(Consigne 1) Dans l'arrêt de la cour d'appel de Bourges, quel est le prix de la maison de Vierzon achetée par les époux Triffault ?
(Consigne 2) Poursuivez l'arrêt de la cour d'appel de Bourges à la suite de sa dernière phrase.

CA Bourges, 1re ch., 29 août 1996, n° 9500012

BOURGES

Arrêt

Confirmation

PARTIES

Demandeur :

Bourguigne (Epoux)

Défendeur :

Triffault, Mourgous

COMPOSITION DE LA JURIDICTION

Président :

M. Gautier (faisant fonction)

Conseillers :

M. Gouilhers, Mme Perrin

Avoués :

Mes Guillaumin, Le Roy des Barres

Avocats :

Mes Froger, Jacquet

TGI Bourges, du 17 nov. 1994

17 novembre 1994

Faits et procédure

Par acte authentique du 23 juillet 1992 dressé, par Me Patry, notaire à Vierzon, les époux Triffault acquièrent des époux Bourguigne une maison d'habitation sise à Vierzon, 9 rue Eugène Pottier, pour le prix de 280 000 F.

Après avoir pris possession de l'immeuble au début du mois d'août 1992, ils entament des travaux et, pour ce faire, retirent la moquette de la salle de séjour.

C'est alors qu'ils mettait à nu une fissure de la dalle traversant toute la pièce et affectant aussi la base du mur ; le maçon consulté révèle que ce désordre dû à un important mouvement du pavillon nécessite des travaux confortatifs conséquents.

(Extrait des données)
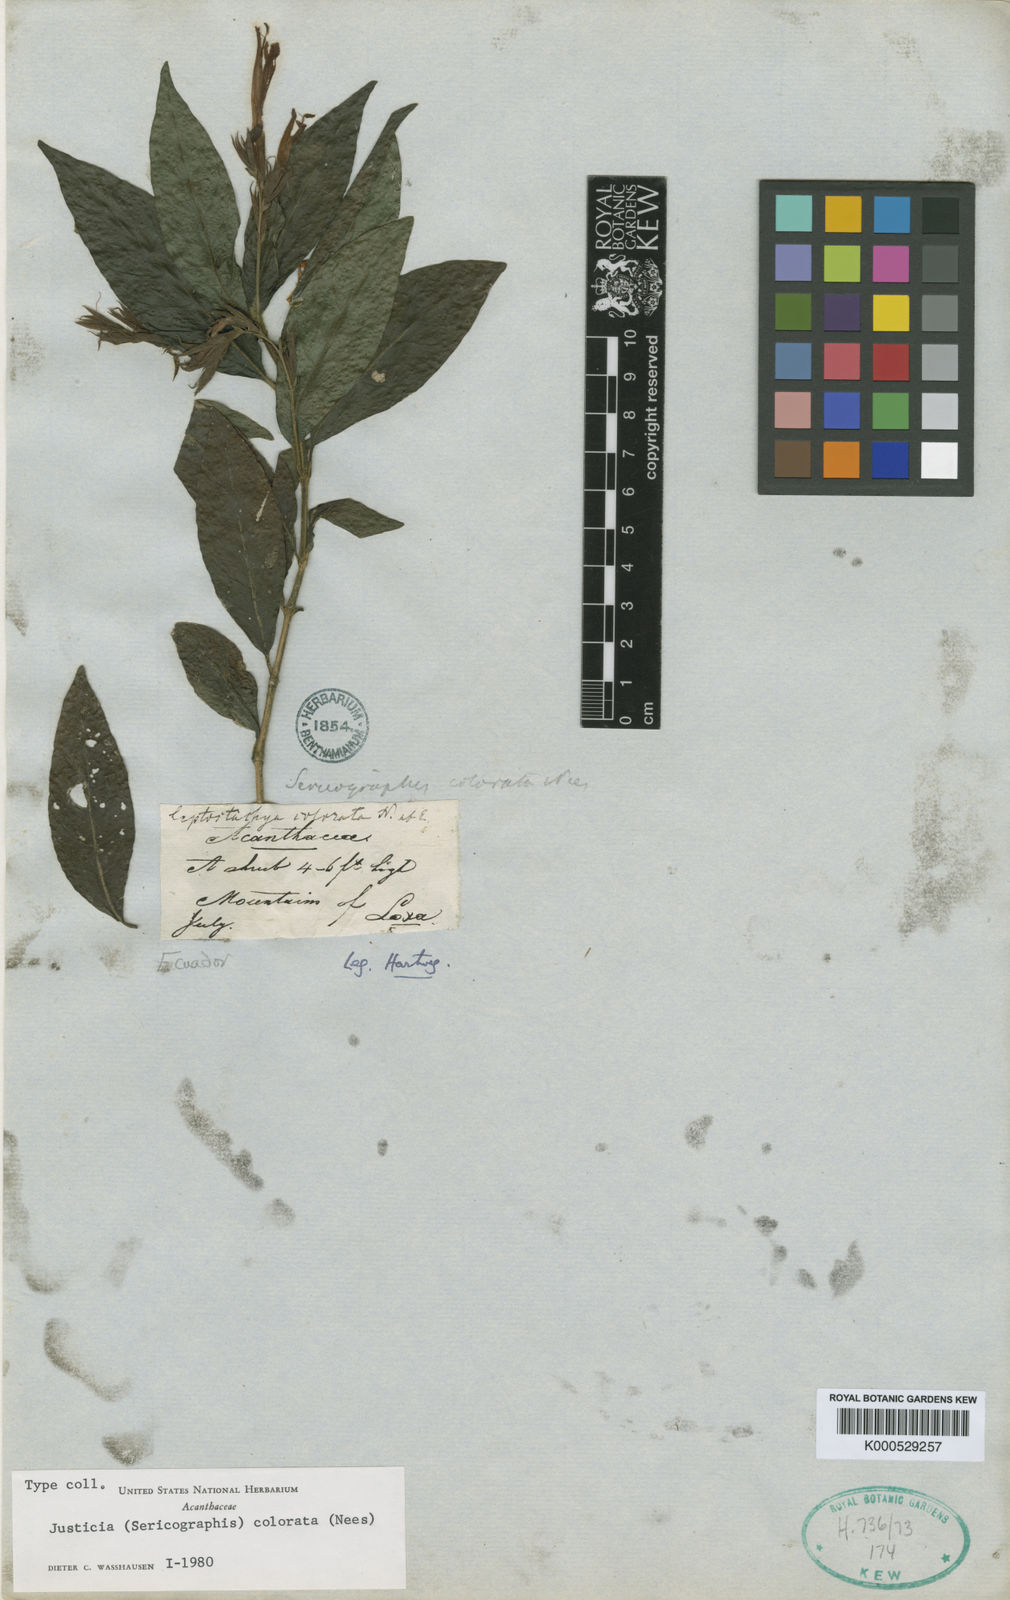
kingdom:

(Réponse 1) 280 000 F.

(Réponse 2)
Ils assignent leurs vendeurs en résolution de l'acte sur le fondement des vices cachés devant le Tribunal de grande instance de Bourges, lequel, par jugement du 17 novembre 1994 :

- prononce la résolution de la vente de l'immeuble,

- condamne conjointement et solidairement les époux Bourguigne à rembourser aux acquéreurs la somme de 96 000 F,

- donne acte aux époux Triffault de ce qu'ils offrent de restituer les biens vendus après remboursement de ladite somme,

- condamne conjointement et solidairement les époux Bourguigne à rembourser aux époux Triffault le montant des mensualités qu'ils ont été amenés à régler au Crédit Immobilier du Cher depuis le 12 août 1992 et les condamne à les garantir de toutes les sommes qu'ils restent devoir au prêteur jusqu'à total désintéressement de celui-ci,

- condamne les époux Bourguigne conjointement et solidairement à rembourser aux époux Triffault le montant des frais de vente, soit la somme de 22 764 F, outre les honoraires versés au notaire,

- condamne les époux Bourguigne au paiement des sommes de :

* 10 000 F au titre le dommages-intérêts,

* 5 000 F sur le fondement de l'article 700 du nouveau Code de procédure civile,

- déboute les époux Bourguigne de leurs demandes reconventionnelles,

- les condamne aux dépens, lesquels comprendront tous les frais exposés à la Conservation des hypothèques de Bourges et accorde à Me Jacquet, le bénéfice des dispositions de l'article 699 du nouveau Code de procédure civile.

Les époux Bourguigne relèvent appel de ce jugement le 23 décembre 1994.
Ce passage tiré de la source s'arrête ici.